Créée en 1991, cette plateforme regroupe les confessions religieuses de la République Démocratique du Congo aux fins de médiations électorales. Désigné, Albert Kankienza sera aux commandes de cette organisation pendant trois mois, aux termes desquels un nouveau président sera désigné par consensus.
Il sied de noter que la CIME a été secouée pendant un moment par des violentes contestations des représentants de l’Eglise du Christ au Congo (ECC).

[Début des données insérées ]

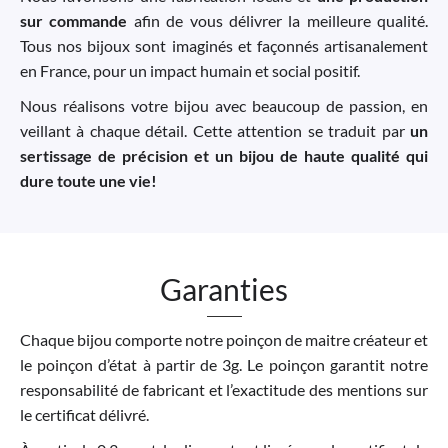
sur commande
afin de vous délivrer la meilleure qualité.
Tous nos bijoux sont imaginés et façonnés artisanalement
en France, pour un impact humain et social positif.
Nous réalisons votre bijou avec beaucoup de passion, en
veillant à chaque détail. Cette attention se traduit par
un
sertissage de précision et un bijou de haute qualité qui
dure toute une vie!
Garanties
Chaque bijou comporte notre poinçon de maitre créateur et
le poinçon d’état à partir de 3g. Le poinçon garantit notre
responsabilité de fabricant et l’exactitude des mentions sur
le certificat délivré.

Elle s’en est allé le 16 mai 2019, tout en annonçant la suspension de sa participation aux réunions de la CIME, après l’Eglise Catholique en 2014. ‘’La CIME est un organe technique pour un accompagnement de la CENI qui outrepasse ses compétences‘’, a déclaré le Révérend Eric Nsenga Nshimba, porte-parole de l’ECC.
Cependant, l’Eglise Protestante reproche à la CIME de ne pas respecter certaines confessions religieuses, en prenant des décisions et orientations à leur place. Ce départ a vidé la CIME de ses grandes confessions religieuses, en laissant les musulmans, les Eglises de Réveil et les Salutistes.
Certaines personnes pensent que la venue d’Albert Kankienza doit être une bonne occasion pour qu’il fasse en sorte de réintégrer les Catholiques et les Protestants de cette organisation, fondée par eux.
La séparation et la division n’a pas sa place. Elle doit donc être remplacée par l’unité dans la diversité et la communion fraternelle comme devise des Eglises du Congo.